Fragmento de la página:
Durante tres días aquel anuncio me martilleó en la mente y me atormentó el espíritu. Me sorprendía el hecho de que ni el médico, ni Deolinda, la hermana de Alejandrina, o algún amigo de Portugal se hubieran tomado la molestia de comunicarme la dolorosa noticia. Yo creía merecérmelo, por todo el interés y el afecto que había dedicado a la causa de Balasar (pueblo de Alejandrina).

El correo del jueves, día 20, me trajo una carta del salesiano Don Ismael de Matos, que había sido remitida por avión a Turín y desde allí me la enviaban a Terrasini. Me comunicaba: «Vuelvo ahora del funeral de Alejandrina que ha sido un verdadero triunfo. He pensado mucho en usted y le adjunto una estampa que hice tocar en las manos de la difunta, para que la conserve como recuerdo...».

Me dirigí entonces al párroco que comía conmigo y  le pregunté si por casualidad el lunes anterior había visto a aquella señora que había hablado conmigo en la sacristía: de pequeña estatura... cabellos grises... aspecto modesto y humilde... con un chal negro.

Los datos eran insuficientes para identificarla. Él entonces me sugirió: «Mañana, al dar la comunión, mire a ver si la reconoce. Es la única forma de averiguar algo».

Naturalmente, al párroco no le expuse el motivo de mi curiosidad. Le dije sólo que necesitaba hablar con ella para que me explicase algo que tenía relación conmigo.

Al día siguiente, viernes, puse toda mi atención para identificarla y tuve la impresión de haberla reconocido. La seguí de reojo mientras iba a arrodillarse en un rincón junto a la estatua de un santo cuyo nombre no recuerdo.

Al regresar a la sacristía, recordé al párroco la conversación del día anterior y le indiqué la señora: «Me parece que es aquélla; está arrodillada en aquel rincón». Me contestó: «Esa es Antonia Aiello... ¡Una alma hermosa!».

«A mí me importa poco que sea un alma hermosa o fea –dije yo–. Necesito hablar con ella. ¡Tenga la bondad de llamarla!».

Así lo hizo y él se quedó en la iglesia para que pudiéramos conversar con libertad.

No me había engañado: era ella; así me lo aseguró cuando se lo pregunté. Le rogué me repitiera lo que me había comunicado; me narró todo usando las mismas palabras, y añadió: «Pero ¿quién es esa Alejandrina?».

«Desgraciadamente ahora no tengo tiempo porque dentro de veinte minutos doy una conferencia a los maestros de escuela. Si no vive usted lejos, mañana sábado, de una a cinco, puedo ir a su casa y explicárselo todo». Y así lo hice.

Material proporcionado:
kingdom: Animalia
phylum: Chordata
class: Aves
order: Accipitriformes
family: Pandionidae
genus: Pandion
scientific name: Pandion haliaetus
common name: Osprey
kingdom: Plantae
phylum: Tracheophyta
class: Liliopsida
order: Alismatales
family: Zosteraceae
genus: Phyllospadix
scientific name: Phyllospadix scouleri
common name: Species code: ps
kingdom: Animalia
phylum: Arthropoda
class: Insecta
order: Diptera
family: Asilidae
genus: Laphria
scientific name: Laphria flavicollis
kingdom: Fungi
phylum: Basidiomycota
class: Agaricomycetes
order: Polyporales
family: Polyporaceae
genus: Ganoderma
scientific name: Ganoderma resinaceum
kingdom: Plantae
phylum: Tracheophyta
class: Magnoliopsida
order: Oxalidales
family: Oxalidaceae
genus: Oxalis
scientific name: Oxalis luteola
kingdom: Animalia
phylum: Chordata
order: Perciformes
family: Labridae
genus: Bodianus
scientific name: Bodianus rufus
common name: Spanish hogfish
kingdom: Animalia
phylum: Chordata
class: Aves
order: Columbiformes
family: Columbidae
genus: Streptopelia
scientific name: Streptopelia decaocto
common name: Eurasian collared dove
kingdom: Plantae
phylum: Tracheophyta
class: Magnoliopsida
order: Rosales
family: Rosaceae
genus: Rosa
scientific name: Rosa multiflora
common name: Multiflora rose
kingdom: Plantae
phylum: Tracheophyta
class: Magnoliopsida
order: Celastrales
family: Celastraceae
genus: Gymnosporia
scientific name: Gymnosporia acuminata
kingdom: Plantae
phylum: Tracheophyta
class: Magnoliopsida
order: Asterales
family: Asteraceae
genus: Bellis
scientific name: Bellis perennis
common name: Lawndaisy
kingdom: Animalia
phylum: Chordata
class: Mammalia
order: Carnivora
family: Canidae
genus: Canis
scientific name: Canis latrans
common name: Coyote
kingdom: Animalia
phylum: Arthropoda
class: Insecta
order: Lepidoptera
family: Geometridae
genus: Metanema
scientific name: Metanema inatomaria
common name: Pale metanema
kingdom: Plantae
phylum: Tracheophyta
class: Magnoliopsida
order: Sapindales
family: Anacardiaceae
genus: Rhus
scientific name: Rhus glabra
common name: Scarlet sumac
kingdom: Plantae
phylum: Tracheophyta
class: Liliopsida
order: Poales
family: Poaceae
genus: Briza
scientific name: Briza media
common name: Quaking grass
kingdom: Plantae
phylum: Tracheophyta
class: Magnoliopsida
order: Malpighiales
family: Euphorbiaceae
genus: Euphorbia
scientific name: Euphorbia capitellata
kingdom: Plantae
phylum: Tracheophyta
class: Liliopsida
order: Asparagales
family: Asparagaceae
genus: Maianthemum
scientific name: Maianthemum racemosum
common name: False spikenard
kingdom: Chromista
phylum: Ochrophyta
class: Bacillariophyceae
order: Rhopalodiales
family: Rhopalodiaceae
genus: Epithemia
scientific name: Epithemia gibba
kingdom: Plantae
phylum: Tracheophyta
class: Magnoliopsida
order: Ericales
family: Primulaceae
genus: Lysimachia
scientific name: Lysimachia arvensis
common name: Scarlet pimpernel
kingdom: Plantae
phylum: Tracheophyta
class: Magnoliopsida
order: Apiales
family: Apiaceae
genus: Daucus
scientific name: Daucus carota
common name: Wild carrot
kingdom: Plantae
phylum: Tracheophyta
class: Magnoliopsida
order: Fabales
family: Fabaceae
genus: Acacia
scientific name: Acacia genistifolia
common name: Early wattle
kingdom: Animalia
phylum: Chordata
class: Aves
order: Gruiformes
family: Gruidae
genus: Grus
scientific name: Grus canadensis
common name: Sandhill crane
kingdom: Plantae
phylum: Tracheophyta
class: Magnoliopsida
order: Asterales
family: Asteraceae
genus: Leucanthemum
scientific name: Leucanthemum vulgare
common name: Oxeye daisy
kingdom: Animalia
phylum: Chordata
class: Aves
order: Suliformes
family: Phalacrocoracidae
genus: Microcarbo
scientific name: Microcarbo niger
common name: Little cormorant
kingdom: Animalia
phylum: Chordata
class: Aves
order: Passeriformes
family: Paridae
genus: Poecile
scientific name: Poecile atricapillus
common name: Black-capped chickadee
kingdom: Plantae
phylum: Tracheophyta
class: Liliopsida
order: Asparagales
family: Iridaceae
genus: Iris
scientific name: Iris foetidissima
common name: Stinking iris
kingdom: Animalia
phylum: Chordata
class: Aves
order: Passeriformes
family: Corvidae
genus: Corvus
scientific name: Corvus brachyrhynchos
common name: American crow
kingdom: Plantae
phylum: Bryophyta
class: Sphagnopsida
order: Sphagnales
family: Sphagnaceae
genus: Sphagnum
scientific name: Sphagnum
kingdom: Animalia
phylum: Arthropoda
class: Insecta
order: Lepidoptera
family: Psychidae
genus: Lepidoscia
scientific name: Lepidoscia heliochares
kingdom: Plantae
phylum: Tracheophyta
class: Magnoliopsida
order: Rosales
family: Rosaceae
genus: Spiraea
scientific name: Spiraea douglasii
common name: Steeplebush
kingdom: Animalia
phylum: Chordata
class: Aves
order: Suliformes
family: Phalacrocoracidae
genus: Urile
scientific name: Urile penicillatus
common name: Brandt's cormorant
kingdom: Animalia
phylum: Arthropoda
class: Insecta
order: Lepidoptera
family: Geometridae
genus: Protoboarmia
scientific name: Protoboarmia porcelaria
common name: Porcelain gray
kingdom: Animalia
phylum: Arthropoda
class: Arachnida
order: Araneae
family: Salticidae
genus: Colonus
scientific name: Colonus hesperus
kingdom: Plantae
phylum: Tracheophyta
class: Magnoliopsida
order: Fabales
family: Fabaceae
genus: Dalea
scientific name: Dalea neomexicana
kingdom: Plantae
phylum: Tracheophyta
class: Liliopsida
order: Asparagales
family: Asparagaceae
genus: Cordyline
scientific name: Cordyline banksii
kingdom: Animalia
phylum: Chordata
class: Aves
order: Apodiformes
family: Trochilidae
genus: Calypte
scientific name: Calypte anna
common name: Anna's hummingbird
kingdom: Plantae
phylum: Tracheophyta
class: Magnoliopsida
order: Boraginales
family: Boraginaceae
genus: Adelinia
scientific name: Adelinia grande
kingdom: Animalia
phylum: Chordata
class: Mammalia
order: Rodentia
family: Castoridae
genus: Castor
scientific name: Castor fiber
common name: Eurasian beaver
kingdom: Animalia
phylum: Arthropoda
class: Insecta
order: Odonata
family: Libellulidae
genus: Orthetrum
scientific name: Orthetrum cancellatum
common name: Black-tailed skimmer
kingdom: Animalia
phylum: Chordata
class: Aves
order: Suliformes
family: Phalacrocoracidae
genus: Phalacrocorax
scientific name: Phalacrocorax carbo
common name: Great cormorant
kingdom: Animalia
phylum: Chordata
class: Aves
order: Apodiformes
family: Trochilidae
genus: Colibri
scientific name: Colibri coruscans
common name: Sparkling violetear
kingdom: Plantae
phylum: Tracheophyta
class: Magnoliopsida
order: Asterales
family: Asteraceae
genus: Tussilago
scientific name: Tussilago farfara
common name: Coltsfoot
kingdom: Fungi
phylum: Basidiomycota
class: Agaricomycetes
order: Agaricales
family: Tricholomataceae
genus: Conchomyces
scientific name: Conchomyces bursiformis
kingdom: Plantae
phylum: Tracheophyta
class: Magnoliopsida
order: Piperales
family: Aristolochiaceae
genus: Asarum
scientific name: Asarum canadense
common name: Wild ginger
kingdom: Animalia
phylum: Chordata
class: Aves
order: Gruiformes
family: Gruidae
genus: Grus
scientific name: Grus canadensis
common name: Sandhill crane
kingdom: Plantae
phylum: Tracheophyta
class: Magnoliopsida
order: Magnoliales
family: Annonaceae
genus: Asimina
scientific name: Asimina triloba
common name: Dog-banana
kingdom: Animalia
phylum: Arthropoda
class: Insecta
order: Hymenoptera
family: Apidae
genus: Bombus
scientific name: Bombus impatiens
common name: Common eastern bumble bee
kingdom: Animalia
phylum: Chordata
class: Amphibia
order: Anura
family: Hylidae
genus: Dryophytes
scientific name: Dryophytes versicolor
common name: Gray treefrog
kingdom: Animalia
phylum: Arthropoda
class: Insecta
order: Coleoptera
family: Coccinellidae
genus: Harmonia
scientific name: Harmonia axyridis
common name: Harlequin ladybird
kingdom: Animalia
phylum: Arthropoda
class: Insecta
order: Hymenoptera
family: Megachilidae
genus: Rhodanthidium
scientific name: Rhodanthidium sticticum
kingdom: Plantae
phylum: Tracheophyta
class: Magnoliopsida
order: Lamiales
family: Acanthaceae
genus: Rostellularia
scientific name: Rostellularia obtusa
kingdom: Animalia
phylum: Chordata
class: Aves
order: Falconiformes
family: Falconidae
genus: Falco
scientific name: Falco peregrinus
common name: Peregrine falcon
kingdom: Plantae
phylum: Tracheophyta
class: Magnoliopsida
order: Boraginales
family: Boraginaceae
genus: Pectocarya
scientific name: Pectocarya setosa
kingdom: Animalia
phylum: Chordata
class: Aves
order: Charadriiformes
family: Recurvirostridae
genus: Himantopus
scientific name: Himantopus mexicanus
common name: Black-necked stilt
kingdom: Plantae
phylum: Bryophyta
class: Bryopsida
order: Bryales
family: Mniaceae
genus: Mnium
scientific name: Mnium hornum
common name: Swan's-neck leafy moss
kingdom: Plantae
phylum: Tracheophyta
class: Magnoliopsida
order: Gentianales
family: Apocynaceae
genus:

Qué debes hacer:
Responde a estas preguntas con datos del fragmento sobre Alejandrina:
1. ¿Quién envió la carta que llegó con el correo del jueves 20?
2. ¿Junto a qué se arrodilló la señora el viernes después de comulgar?
3. ¿Qué nombre dio el párroco a esa señora?

Respuesta:
1. El salesiano Don Ismael de Matos.
2. Junto a la estatua de un santo, en un rincón.
3. Antonia Aiello.